Hol and Louis,
Can you confirm 509 went to Northwestern and when ? Did it go straight to scrap or serve as a plant engine for awhile ? I ask because there’s a family connection to 509. The photo in BRHS Bulletin 51 shows the 509 behind the Aurora tower headed toward “the alley”. My grandfather is the shorter of the two men on the foot boards. The taller man is Leo Boirsdorf(sp). They worked the Alley Job for years together and before that in the east yard at Eola.
They were best buds In retirement and took me to steam tractor shows.
A model of 509 is resting in a prominent place on a bookshelf in my office.
Thanks, Leo Phillipp On Feb 23, 2021, at 5:12 PM, HOL WAGNER <holpennywagner@msn.com> wrote:
Bob and List:
I was wrong in my previous statement. In checking my records I find that, although Corbin listed only one of the 10 G-5s and being sold for scrap, in fact all 10 were sold for scrap, not scrapped by the company. And at least three of them ended up in service
for Northwestern Steel & Wire at Sterling. NWS&W's practice in numbering locomotives was to simply paint out existing locomotive numbers, leaving only a single numeral between 1 and 9. In the case of the G-5s, they painted out the "50" of the three they
kept in service for a time and thus Q 503, 504 and 506 became NWS&W 3, 4 and 6.
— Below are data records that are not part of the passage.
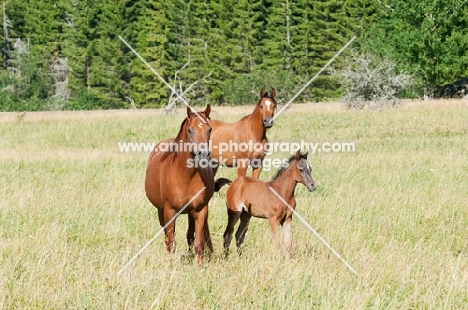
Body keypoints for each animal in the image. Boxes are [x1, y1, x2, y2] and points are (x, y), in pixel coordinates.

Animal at [144, 104, 214, 262]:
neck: (186, 176)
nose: (203, 154)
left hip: (190, 213)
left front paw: (199, 265)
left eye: (209, 129)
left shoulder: (201, 210)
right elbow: (171, 242)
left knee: (191, 236)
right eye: (190, 130)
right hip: (161, 211)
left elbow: (198, 243)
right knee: (167, 237)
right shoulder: (169, 211)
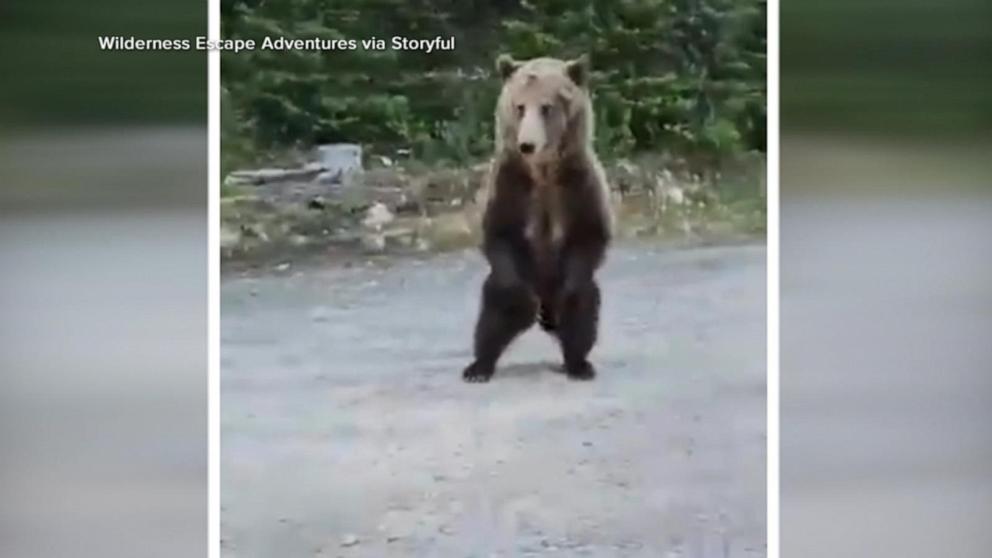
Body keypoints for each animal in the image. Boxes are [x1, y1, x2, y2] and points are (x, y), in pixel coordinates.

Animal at [462, 54, 613, 383]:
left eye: (547, 107)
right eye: (519, 106)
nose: (527, 144)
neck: (543, 172)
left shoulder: (578, 185)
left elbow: (589, 235)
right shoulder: (511, 185)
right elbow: (499, 235)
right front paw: (521, 305)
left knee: (585, 312)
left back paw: (578, 363)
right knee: (491, 314)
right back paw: (479, 367)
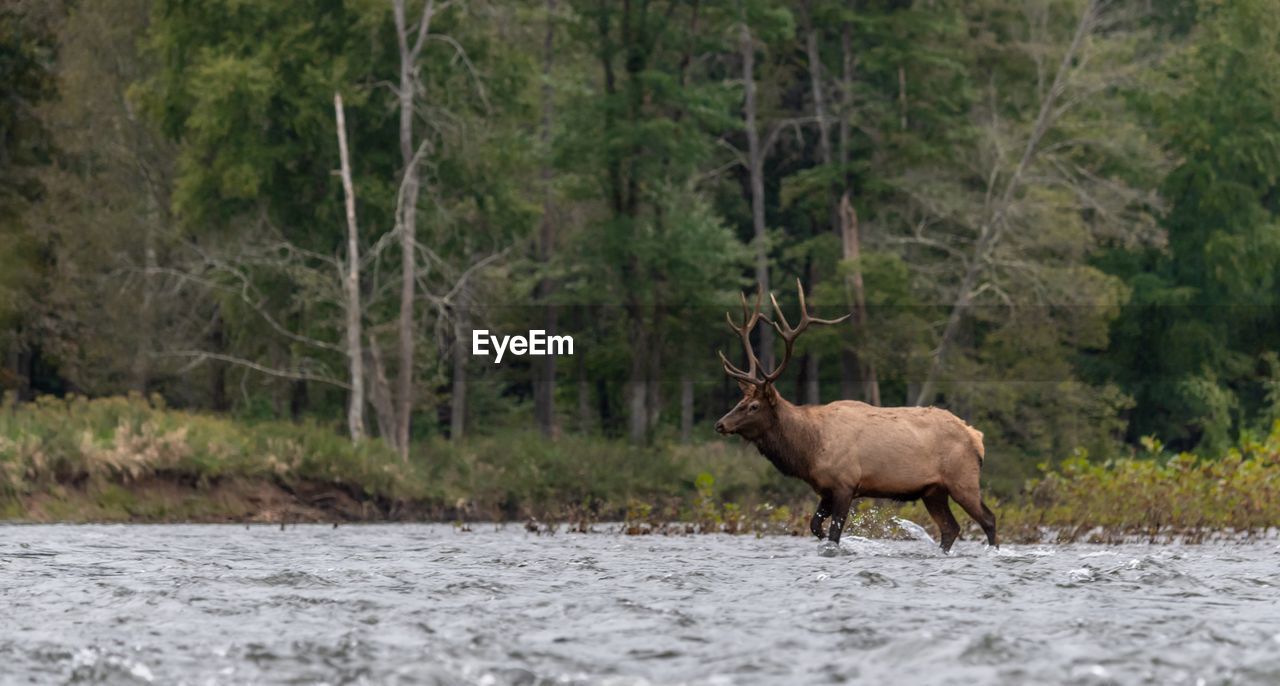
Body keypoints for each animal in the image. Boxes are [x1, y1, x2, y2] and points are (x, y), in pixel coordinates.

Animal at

Sorry for misstating the Q number of the engine in the photograph, and thanks to Louis Zadnichek for catching my mistake.
Hol
From: Hol Wagner <holpennywagner@msn.com>
Sent: Tuesday, February 23, 2021 1:53 PM
To: CBQ@groups.io <CBQ@groups.io>
Subject: Re: [CBQ] 0-6-0 No. 3?
Bob:
Yes, that's definitely the former Q 504, which worked for several years as NWS&W No. 3 at Sterling.
Hol
From: CBQ@groups.io <CBQ@groups.io> on behalf of Bob Yarger via groups.io <bobyar2001=yahoo.com@groups.io>
Sent: Tuesday, February 23, 2021 12:55 PM
To: CBQ@groups.io <CBQ@groups.io>
Subject: [CBQ] 0-6-0 No. 3?
Here is a puzzler. The CB&Q got ten USRA 0-6-0's from Cooke in 1919. All were listed as scrapped in 1954 except No. 504, listed as "sold for scrap 12-54". They were class G5, Nos. 500-509. This engine definitely has a Burlington "clock"-type headlight,
so I wonder if the 504 escaped scrapping to work somewhere else (Northwest Steel & Wire at Sterling, IL?) before finally being cut up?